As they grew closer to the shore, the fishy-smelling water grew more foul and their oarsman had to use all his skill to negotiate the piles of rubbish and broken crates flung into the sea. For a while they drifted on, trying not to breathe, then a ferocious barking and growling from the shore drew their attention to a pack of mangy dogs, fighting over what, from a distance, looked like a large, waterlogged rabbit. The boatman paddled as close as he could toward the thing washing backwards and forwards in the water.


At,
” he repeated several times, “
olu at
.”

Through a stretch of scarlet water, Catherine saw the remains of a gray horse, still in its bridle, its eyes pecked clean away. All chatter in the boat gave way to an appalled silence; some of the women put their faces into their handkerchiefs.

Now the mists had cleared, the scene of desolation was complete. Beyond the shoreline, sitting on a muddy beach, was a row of fat buzzards. On the top of the hill, the hospital—huge and dark and with faint lights shining dimly in its windows—looked both human and terrifying: like the skull of a skeleton lit from within, or the kind of monster’s castle a child would draw.

For a while, Catherine’s mind tried to hold off the idea that this really was the place, but when one of the nurses shouted “Is that it?” from their boat across to Miss Nightingale, she turned and silently nodded her head.

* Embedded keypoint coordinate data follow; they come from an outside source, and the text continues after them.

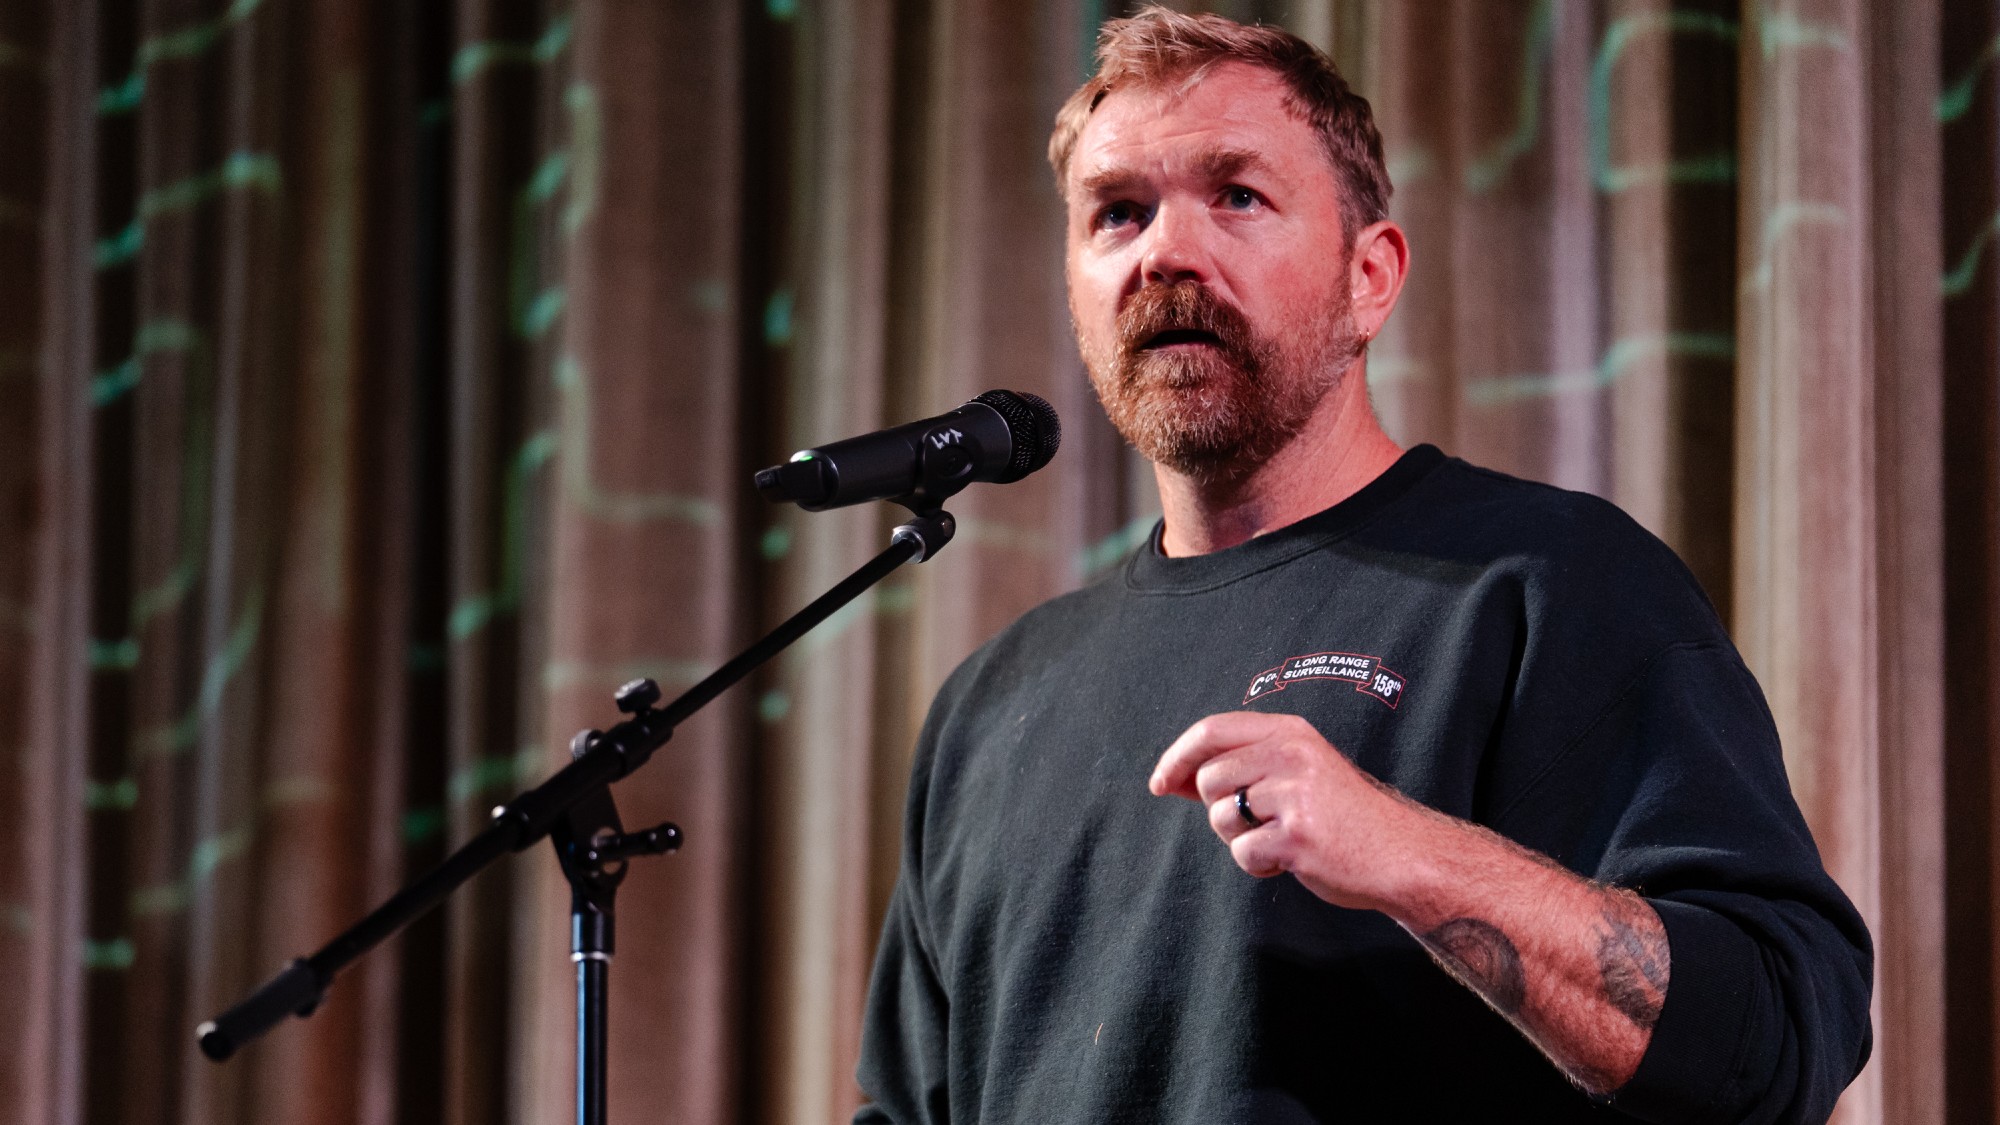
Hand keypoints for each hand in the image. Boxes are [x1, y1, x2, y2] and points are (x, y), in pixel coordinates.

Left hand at [1148, 711, 1422, 911]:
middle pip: (1209, 780)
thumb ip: (1240, 768)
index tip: (1160, 782)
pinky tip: (1290, 860)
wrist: (1401, 853)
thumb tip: (1170, 778)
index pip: (1212, 730)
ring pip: (1221, 818)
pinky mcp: (1297, 836)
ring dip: (1241, 839)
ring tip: (1281, 839)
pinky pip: (1243, 854)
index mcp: (1290, 733)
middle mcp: (1292, 755)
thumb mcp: (1296, 772)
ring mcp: (1295, 794)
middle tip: (1260, 822)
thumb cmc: (1342, 816)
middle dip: (1220, 810)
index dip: (1177, 756)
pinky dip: (1259, 865)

They were docking. The Turkish skipper threw stones at the dogs, then steered them between the dead horse and a sagging pier.
A small crowd of people in rags were watching them; one of them was barefoot, with bandages stuck over legs so badly ulcerated they looked chewed. Catherine thought at first they must be locals, but then she heard one of the men speaking English, and saw that under the grime he wore a cherry-colored tunic. A woman with bad teeth, wearing a dirty green dress, tottered around for a while like someone about to propose a toast, but raised her hand instead in a tired salute.

“Welcome to Scutari,” she shouted.

Miss Nightingale went ashore first. She was spirited away by two high-ranking officers who appeared and scattered the small crowd away as if they were no more than stones. Then a young officer, with ginger muttonchops, came to deal with them. More people arrived to stare and marvel at them, while the drunken woman shook her head and called them “stupid buggers” for coming. Captain Muttonchop’s mouth opened foolishly; he seemed to have no idea what to do with the nurses, but eventually he said to follow him, quick sticks and on foot, to the hospital.

“Halt! To the right face! Advance,”
he shouted. A freezing cold wind had got up and the ground was slippery underfoot, but they tried weakly to obey. Catherine, trembling and sweating, could still feel the pitch of the waves inside her head, and the wild lurching of her stomach. They were all seasick and worn out by sleepless nights and not enough food. Up the hill they went, some of the crowd following. She could hear someone playing “Cheer, Boys, Cheer” on a squeaky pennywhistle, and although nobody actually laughed out loud at them, there was suppressed mirth in the air, and when one man in the crowd called out that “them Amazons will need some drilling,” she could see the young officer smirk.